* [TASK DESCRIPTION]: Copy the rows below word for word, from the line with "collectors: W. L. Abbott" to the line with "state / province: Yunnan", including both of those lines.

========================================

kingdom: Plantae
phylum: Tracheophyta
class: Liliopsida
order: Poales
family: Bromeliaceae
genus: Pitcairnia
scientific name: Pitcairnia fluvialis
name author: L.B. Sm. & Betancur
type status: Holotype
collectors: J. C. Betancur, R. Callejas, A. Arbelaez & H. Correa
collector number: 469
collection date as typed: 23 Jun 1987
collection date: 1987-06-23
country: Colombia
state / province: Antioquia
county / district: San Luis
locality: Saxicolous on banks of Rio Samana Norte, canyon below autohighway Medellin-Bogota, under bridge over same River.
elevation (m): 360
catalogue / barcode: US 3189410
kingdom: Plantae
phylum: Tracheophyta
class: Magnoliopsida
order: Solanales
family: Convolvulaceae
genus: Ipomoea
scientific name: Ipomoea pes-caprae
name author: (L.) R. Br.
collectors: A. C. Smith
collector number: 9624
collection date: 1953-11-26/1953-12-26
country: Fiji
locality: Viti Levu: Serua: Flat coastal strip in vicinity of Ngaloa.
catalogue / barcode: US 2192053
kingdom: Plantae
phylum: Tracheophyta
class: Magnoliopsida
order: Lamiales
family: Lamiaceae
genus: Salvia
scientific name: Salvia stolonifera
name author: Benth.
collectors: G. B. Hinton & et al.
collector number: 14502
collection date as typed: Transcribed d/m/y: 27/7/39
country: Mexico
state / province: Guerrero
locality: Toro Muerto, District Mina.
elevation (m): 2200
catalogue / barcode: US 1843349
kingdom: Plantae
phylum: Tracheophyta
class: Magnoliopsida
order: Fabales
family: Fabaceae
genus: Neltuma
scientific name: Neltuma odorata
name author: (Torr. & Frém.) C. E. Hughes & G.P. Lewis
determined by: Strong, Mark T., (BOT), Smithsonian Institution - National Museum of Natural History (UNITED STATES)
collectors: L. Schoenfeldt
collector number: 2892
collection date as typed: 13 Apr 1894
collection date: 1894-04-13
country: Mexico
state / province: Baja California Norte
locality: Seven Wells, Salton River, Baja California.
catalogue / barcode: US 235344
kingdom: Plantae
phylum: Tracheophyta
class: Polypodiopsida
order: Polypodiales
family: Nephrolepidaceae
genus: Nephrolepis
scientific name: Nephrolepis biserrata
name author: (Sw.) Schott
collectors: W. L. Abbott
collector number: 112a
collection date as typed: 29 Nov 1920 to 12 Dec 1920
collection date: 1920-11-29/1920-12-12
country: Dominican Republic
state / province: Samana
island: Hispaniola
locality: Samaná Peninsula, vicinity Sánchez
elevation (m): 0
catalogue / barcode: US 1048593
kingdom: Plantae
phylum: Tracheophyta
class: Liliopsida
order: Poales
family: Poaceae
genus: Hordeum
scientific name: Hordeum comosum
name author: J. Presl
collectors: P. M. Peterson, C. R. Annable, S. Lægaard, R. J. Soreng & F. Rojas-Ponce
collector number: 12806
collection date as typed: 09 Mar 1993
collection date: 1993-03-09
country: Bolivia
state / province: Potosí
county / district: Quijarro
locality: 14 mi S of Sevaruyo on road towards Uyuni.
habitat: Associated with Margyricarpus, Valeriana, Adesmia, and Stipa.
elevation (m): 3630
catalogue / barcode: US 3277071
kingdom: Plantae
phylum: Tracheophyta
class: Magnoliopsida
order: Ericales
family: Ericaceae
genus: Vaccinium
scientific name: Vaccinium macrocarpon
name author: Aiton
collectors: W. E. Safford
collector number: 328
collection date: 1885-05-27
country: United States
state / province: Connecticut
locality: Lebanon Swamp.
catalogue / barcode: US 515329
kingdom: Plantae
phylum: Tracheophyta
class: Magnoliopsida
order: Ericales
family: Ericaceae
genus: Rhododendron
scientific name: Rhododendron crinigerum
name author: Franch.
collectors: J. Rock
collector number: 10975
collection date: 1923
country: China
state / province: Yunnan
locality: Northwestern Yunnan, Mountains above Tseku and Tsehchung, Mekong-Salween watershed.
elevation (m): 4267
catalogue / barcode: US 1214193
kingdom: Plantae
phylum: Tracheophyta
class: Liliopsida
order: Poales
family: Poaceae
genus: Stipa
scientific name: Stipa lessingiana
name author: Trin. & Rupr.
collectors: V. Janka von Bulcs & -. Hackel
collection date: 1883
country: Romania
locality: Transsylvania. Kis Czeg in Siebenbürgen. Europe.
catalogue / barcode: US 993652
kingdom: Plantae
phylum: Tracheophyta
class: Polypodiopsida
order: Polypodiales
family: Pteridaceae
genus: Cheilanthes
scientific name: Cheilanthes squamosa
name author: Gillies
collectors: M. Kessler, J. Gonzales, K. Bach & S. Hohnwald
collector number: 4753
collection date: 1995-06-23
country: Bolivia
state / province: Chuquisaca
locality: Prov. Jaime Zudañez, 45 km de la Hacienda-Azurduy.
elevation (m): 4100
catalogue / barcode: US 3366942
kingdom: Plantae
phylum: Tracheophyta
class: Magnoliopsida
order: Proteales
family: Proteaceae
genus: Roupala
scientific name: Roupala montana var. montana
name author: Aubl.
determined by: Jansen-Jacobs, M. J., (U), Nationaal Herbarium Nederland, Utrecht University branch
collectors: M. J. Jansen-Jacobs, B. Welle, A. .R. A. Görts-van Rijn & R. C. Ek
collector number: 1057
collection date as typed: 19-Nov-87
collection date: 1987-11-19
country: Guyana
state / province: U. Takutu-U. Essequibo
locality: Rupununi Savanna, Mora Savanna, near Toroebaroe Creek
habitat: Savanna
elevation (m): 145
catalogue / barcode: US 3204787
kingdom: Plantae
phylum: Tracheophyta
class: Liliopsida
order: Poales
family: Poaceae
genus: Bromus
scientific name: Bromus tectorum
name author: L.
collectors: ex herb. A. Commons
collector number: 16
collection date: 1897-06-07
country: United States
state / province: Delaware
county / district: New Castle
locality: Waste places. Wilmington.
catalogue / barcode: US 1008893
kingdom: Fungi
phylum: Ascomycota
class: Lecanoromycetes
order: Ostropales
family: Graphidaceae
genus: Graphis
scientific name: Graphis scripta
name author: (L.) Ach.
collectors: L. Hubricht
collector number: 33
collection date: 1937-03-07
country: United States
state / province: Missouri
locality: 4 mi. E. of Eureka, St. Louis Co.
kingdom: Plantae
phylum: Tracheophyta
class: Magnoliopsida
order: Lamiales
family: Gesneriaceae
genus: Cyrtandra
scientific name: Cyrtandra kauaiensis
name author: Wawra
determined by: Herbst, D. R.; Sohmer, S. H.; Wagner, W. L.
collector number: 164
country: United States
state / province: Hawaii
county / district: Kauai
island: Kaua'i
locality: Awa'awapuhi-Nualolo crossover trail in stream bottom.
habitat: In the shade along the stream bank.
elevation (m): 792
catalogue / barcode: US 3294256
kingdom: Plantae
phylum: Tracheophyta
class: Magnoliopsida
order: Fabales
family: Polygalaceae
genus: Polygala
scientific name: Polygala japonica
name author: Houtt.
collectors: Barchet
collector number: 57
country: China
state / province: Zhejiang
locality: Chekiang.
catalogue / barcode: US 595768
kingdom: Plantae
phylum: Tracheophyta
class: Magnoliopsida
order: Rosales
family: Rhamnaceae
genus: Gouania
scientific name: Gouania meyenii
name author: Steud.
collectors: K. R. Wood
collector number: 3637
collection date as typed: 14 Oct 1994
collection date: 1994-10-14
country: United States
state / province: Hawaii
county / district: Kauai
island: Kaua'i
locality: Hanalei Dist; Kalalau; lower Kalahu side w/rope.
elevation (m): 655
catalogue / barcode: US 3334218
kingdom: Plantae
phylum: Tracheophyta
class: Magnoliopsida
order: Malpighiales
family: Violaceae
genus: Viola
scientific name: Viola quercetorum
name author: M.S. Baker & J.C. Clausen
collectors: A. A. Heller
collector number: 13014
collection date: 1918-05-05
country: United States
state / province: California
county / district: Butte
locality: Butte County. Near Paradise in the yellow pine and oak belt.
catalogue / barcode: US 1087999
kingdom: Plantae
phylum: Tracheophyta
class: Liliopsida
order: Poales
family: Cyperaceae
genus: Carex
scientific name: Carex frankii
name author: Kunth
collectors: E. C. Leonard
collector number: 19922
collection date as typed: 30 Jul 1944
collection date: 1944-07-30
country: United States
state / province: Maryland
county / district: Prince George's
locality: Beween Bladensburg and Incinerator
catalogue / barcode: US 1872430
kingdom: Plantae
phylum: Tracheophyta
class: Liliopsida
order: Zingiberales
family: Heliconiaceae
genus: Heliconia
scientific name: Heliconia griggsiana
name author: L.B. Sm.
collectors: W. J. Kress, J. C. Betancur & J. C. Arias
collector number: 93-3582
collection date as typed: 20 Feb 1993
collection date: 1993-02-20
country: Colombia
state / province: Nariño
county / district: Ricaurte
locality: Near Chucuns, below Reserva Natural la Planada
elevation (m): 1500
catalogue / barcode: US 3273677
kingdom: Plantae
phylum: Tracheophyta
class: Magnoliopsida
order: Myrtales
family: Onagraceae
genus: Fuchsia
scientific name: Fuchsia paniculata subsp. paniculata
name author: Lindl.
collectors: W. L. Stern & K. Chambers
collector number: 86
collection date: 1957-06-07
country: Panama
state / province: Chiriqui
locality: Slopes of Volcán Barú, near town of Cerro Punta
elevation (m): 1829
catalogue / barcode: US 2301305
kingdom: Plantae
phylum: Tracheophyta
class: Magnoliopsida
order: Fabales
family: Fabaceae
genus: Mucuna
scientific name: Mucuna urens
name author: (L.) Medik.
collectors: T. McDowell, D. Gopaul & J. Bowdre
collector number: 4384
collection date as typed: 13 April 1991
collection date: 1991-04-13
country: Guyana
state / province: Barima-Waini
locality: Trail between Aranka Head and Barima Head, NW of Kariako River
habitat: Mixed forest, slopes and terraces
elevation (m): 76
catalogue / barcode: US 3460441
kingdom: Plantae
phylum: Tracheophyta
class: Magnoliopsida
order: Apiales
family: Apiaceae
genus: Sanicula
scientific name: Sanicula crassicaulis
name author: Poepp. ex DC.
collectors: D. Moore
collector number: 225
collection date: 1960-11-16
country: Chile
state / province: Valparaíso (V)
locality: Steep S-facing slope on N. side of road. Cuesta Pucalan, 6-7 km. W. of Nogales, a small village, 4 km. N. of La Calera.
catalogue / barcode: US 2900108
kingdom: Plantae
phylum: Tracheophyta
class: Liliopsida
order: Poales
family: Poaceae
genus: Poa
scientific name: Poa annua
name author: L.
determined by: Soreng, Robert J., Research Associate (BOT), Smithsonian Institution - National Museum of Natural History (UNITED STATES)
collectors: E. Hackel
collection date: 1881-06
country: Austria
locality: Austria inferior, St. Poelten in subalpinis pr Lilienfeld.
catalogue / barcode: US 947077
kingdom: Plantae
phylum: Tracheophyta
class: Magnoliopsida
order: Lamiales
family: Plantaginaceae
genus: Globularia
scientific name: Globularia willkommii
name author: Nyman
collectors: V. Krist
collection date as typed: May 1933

========================================

* [RESULT]:
collectors: W. L. Abbott
collector number: 112a
collection date as typed: 29 Nov 1920 to 12 Dec 1920
collection date: 1920-11-29/1920-12-12
country: Dominican Republic
state / province: Samana
island: Hispaniola
locality: Samaná Peninsula, vicinity Sánchez
elevation (m): 0
catalogue / barcode: US 1048593
kingdom: Plantae
phylum: Tracheophyta
class: Liliopsida
order: Poales
family: Poaceae
genus: Hordeum
scientific name: Hordeum comosum
name author: J. Presl
collectors: P. M. Peterson, C. R. Annable, S. Lægaard, R. J. Soreng & F. Rojas-Ponce
collector number: 12806
collection date as typed: 09 Mar 1993
collection date: 1993-03-09
country: Bolivia
state / province: Potosí
county / district: Quijarro
locality: 14 mi S of Sevaruyo on road towards Uyuni.
habitat: Associated with Margyricarpus, Valeriana, Adesmia, and Stipa.
elevation (m): 3630
catalogue / barcode: US 3277071
kingdom: Plantae
phylum: Tracheophyta
class: Magnoliopsida
order: Ericales
family: Ericaceae
genus: Vaccinium
scientific name: Vaccinium macrocarpon
name author: Aiton
collectors: W. E. Safford
collector number: 328
collection date: 1885-05-27
country: United States
state / province: Connecticut
locality: Lebanon Swamp.
catalogue / barcode: US 515329
kingdom: Plantae
phylum: Tracheophyta
class: Magnoliopsida
order: Ericales
family: Ericaceae
genus: Rhododendron
scientific name: Rhododendron crinigerum
name author: Franch.
collectors: J. Rock
collector number: 10975
collection date: 1923
country: China
state / province: Yunnan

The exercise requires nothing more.